--- Records Enclosed Below ---

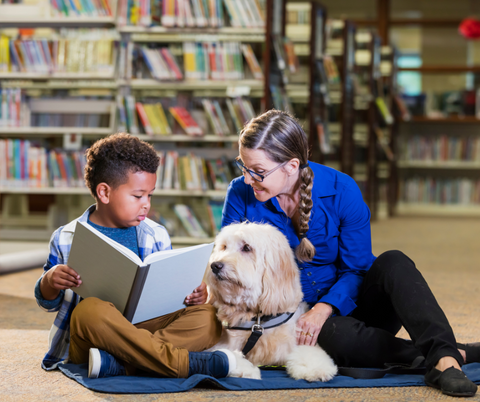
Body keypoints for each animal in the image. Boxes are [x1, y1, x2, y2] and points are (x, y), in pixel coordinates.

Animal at [206, 221, 338, 382]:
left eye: (247, 247)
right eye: (224, 247)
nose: (215, 265)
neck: (258, 319)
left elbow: (309, 352)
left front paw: (316, 368)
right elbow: (223, 354)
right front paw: (246, 369)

--- End of Enclosed Records ---

Problem statement
Transcribe all of the material exactly, leaving out whatever pictures it contains.

Completed task
Body keypoints for each animal in the image. Boxes are [x1, y1, x2, y2] and points are (x, y), in pixel coordinates.

Animal at [206, 221, 338, 382]:
left eye: (247, 247)
right eye: (224, 247)
nose: (215, 265)
neck: (258, 319)
left elbow: (309, 352)
left front paw: (316, 368)
right elbow: (223, 354)
right front paw: (246, 369)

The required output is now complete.